If someone sees something in a natural setting they can understand that it is real. Someone e-mailed me the other day from some TV thing and thought my bobcat image on Instagram looked Photoshopped. We don’t use Photoshop at National Geographic. We can’t change anything in our images. That camera with the bobcat was set up because Jeff had seen tracks on the trail behind the zoo. I was running out of places to put cameras, so we placed one there. The first night, the lights of the camera weren’t functioning properly, and [P22] came by. We got a decent picture, but it wasn’t great. Then we got the picture of the bobcat later on, and it was perfect because it was at rush hour.

The bobcat photo in question. Photograph by Steve Winter/National Geographic
The bobcat photo in question. Photograph by Steve Winter/National Geographic

So the initial picture you got of P22 wasn’t up to your standards?
Yeah. My editor was like, ‘You got it!’ And I was like, ‘It sucks!’ We were having some issues trying to get everything done—I was leaving the next day, and the way I lit it, I didn’t like it. I went back and completely redid the lighting. But we knew he was exactly where I wanted him in the frame. I don’t crop my photos or anything. I don’t mess with them. I want it to be like it is. In the end, you could put a photo of a mountain lion in front of the Hollywood sign using Photoshop, but how about me getting it without doing anything, just a lot of hard work?
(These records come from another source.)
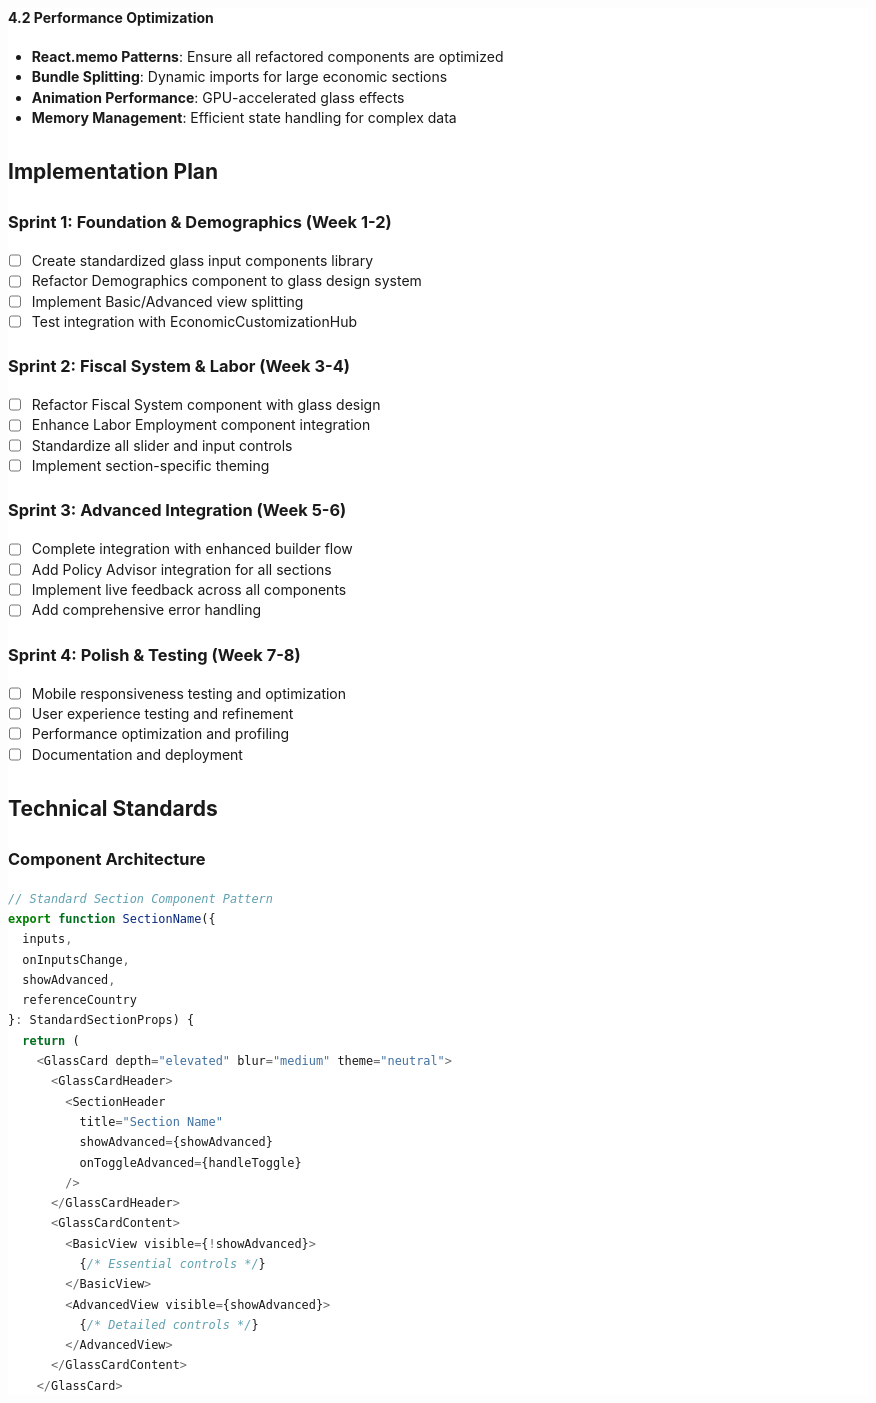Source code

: #### 4.2 Performance Optimization
- **React.memo Patterns**: Ensure all refactored components are optimized
- **Bundle Splitting**: Dynamic imports for large economic sections
- **Animation Performance**: GPU-accelerated glass effects
- **Memory Management**: Efficient state handling for complex data

## Implementation Plan

### Sprint 1: Foundation & Demographics (Week 1-2)
- [ ] Create standardized glass input components library
- [ ] Refactor Demographics component to glass design system
- [ ] Implement Basic/Advanced view splitting
- [ ] Test integration with EconomicCustomizationHub

### Sprint 2: Fiscal System & Labor (Week 3-4)
- [ ] Refactor Fiscal System component with glass design
- [ ] Enhance Labor Employment component integration
- [ ] Standardize all slider and input controls
- [ ] Implement section-specific theming

### Sprint 3: Advanced Integration (Week 5-6)
- [ ] Complete integration with enhanced builder flow
- [ ] Add Policy Advisor integration for all sections
- [ ] Implement live feedback across all components
- [ ] Add comprehensive error handling

### Sprint 4: Polish & Testing (Week 7-8)
- [ ] Mobile responsiveness testing and optimization
- [ ] User experience testing and refinement
- [ ] Performance optimization and profiling
- [ ] Documentation and deployment

## Technical Standards

### Component Architecture
```typescript
// Standard Section Component Pattern
export function SectionName({
  inputs,
  onInputsChange,
  showAdvanced,
  referenceCountry
}: StandardSectionProps) {
  return (
    <GlassCard depth="elevated" blur="medium" theme="neutral">
      <GlassCardHeader>
        <SectionHeader 
          title="Section Name"
          showAdvanced={showAdvanced}
          onToggleAdvanced={handleToggle}
        />
      </GlassCardHeader>
      <GlassCardContent>
        <BasicView visible={!showAdvanced}>
          {/* Essential controls */}
        </BasicView>
        <AdvancedView visible={showAdvanced}>
          {/* Detailed controls */}
        </AdvancedView>
      </GlassCardContent>
    </GlassCard>
```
What do you think your image of P22 achieved?
It helped people to understand that these cats are in trouble genetically. They need a way to move across the 101 because they’re inbred. The reason P22 left the Santa Monica Mountains was to find his own territory. He has no mate, but he has plenty of food. Does he want to stay there? It’s not for me to say, but hopefully someday there will be an overpass. What we need to do is to get more people involved with the SAMO Fund, which is helping to move a wildlife bridge forward.

I hear that you’re partnering with that effort.
Oh yeah. This all started because of the photograph. Some people know and care that there are cougars in the Santa Monicas, but it’s a very small percentage because visually, you have nothing to see. You have a stock photo of a mountain lion at a zoo. When you have a picture like P22 at the Hollywood sign, people can grab ahold of that. I want my photographs to make a difference. This is making a difference because it’s galvanizing the community to want to give these animals a future. This overpass will give them a future.

Was this the first assignment you had ever done in L.A.?
I hadn’t worked in the U.S. for 20 years before I did mountain lions. Then I went and worked with leopards in Mumbai, and I had the training I needed to show an animal using these remote cameras that are only shooting at night.

What kind of camera equipment do you use? Are you pulling the trigger from a removed location or are they equipped with motion sensors?
It was just a regular DSLR. I was using a Canon camera with a Canon lens. You have to find a landscape—a location you would want to photograph anyway. And then I use an infrared beam in that landscape that I compose. In fact, I had to have my assistant [mimic] the height of P22 so that I could adjust the height of the camera. We had to figure out exactly where that beam would be broken. Once the beam is broken for a split second, the first photograph is taken. Compositionally, that first picture is how I envisioned it; however I composed that first frame is the way I composed it for the background, for the cat, for everything. Then I set those cameras up and leave them. If it took me 15 months to get P22 under the Hollywood sign, no one is waiting around for that to happen. And it worked.

What surprised you about this job?
What primarily surprised me about P22 and bobcats is that they are very adaptable. They can live amongst us, and we maybe don’t see them or they don’t cause any trouble. They have no desire to interact with humans. That’s what we learn: we can coexist with this wildlife without a problem.

Would you want to shoot here again?
I would love to—to me this is just the beginning. There are [images] I didn’t’ get that I would always want to get, like the cats walking on hills above Malibu where you can see Santa Monica and the bay in the distance. And I’d want to come out and surf more.